** Try it **
Select, from the material below, each line with "доступен" in it.

** Listed records **
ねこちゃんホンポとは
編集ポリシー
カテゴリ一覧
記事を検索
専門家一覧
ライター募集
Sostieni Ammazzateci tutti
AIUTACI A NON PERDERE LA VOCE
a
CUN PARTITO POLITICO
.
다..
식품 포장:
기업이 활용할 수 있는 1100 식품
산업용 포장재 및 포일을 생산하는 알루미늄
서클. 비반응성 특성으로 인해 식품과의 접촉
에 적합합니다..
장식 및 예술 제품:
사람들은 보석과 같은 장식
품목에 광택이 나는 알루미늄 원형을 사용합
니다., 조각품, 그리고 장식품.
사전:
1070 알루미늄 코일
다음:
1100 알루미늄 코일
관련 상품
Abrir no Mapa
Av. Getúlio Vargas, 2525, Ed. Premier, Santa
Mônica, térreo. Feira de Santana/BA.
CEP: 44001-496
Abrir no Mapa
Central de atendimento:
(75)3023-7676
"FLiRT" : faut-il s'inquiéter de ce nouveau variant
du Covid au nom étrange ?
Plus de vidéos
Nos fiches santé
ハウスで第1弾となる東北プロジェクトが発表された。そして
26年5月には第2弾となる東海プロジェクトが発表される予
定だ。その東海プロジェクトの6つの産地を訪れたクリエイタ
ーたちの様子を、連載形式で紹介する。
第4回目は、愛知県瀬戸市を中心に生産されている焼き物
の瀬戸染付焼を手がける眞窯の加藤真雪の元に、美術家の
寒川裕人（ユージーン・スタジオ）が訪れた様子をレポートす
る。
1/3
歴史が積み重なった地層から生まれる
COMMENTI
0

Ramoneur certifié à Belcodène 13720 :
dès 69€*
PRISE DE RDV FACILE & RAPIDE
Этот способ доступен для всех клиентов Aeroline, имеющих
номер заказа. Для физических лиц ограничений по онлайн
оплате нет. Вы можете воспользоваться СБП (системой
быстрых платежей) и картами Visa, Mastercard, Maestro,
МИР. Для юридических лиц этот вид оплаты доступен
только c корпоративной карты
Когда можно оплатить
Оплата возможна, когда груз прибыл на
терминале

** Expected answer **
Этот способ доступен для всех клиентов Aeroline, имеющих
МИР. Для юридических лиц этот вид оплаты доступен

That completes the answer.